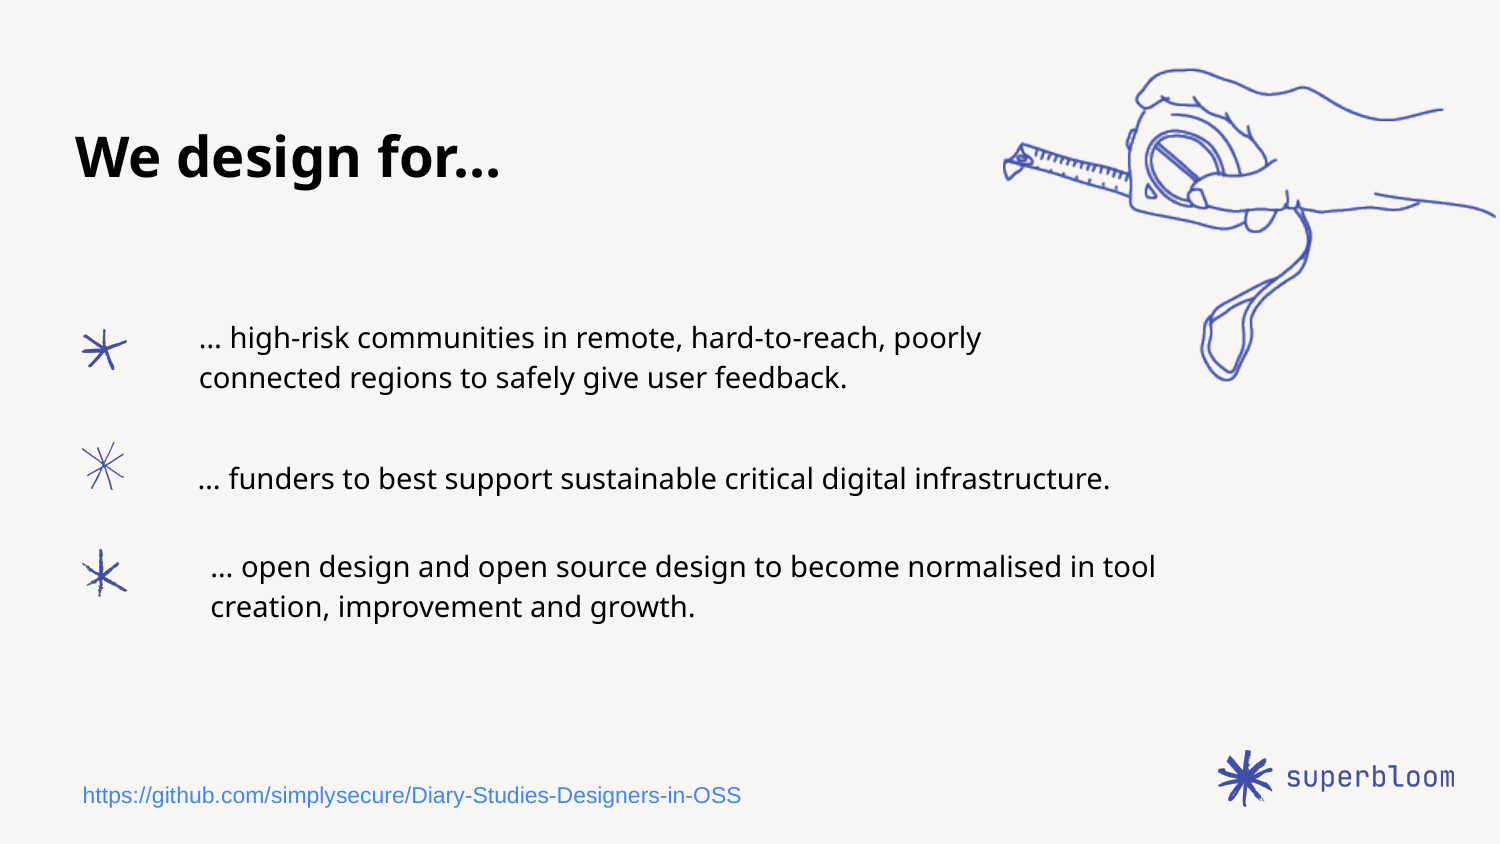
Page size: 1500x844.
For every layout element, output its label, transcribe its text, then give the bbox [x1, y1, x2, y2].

text_box … high-risk communities in remote, hard-to-reach, poorly connected regions to safely give user feedback. [183, 299, 1003, 410]
text_box … open design and open source design to become normalised in tool creation, improvement and growth. [195, 527, 1293, 639]
picture [1218, 750, 1454, 807]
picture [82, 549, 127, 597]
picture [82, 329, 127, 370]
text_box … funders to best support sustainable critical digital infrastructure. [182, 440, 1280, 511]
picture [1003, 0, 1500, 422]
text_box https://github.com/simplysecure/Diary-Studies-Designers-in-OSS [67, 765, 786, 824]
text_box We design for… [0, 46, 1003, 202]
picture [82, 442, 124, 490]
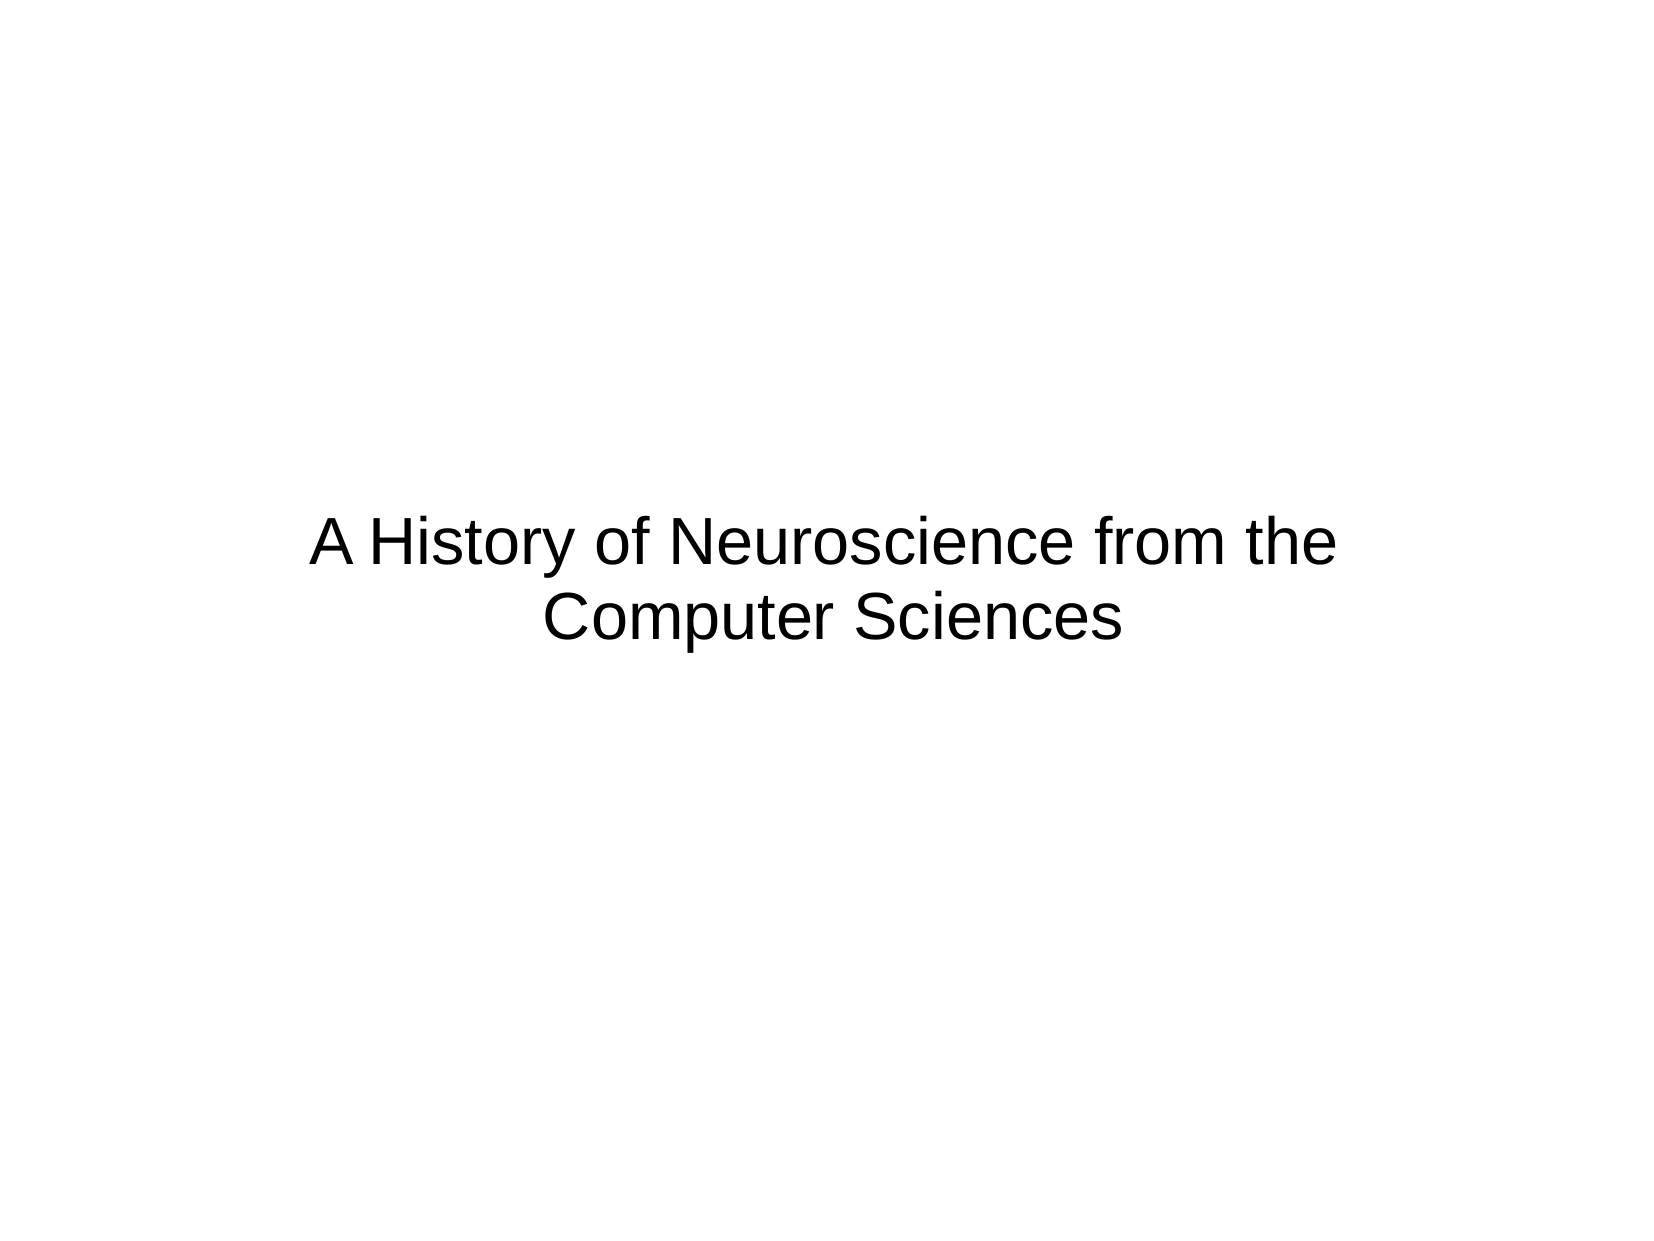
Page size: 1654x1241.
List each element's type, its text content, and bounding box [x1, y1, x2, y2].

subtitle A History of Neuroscience from the Computer Sciences [106, 219, 1562, 939]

::::::

- _YOUR TASK_: Copy out every line above word for word, but leave the pictures out of your answer.

- _EXERCISE RESPONSE_:
Page size: 1500x844.
For every layout element, output its label, transcribe its text, then give the bbox [x1, y1, x2, y2].

text_box … high-risk communities in remote, hard-to-reach, poorly connected regions to safely give user feedback. [183, 299, 1003, 410]
text_box … open design and open source design to become normalised in tool creation, improvement and growth. [195, 527, 1293, 639]
picture [1218, 750, 1454, 807]
picture [82, 549, 127, 597]
picture [82, 329, 127, 370]
text_box … funders to best support sustainable critical digital infrastructure. [182, 440, 1280, 511]
picture [1003, 0, 1500, 422]
text_box https://github.com/simplysecure/Diary-Studies-Designers-in-OSS [67, 765, 786, 824]
text_box We design for… [0, 46, 1003, 202]
picture [82, 442, 124, 490]
Page size: 1654x1241.
List each element's type, its text content, and bounding box [x1, y1, x2, y2].

subtitle A History of Neuroscience from the Computer Sciences [106, 219, 1562, 939]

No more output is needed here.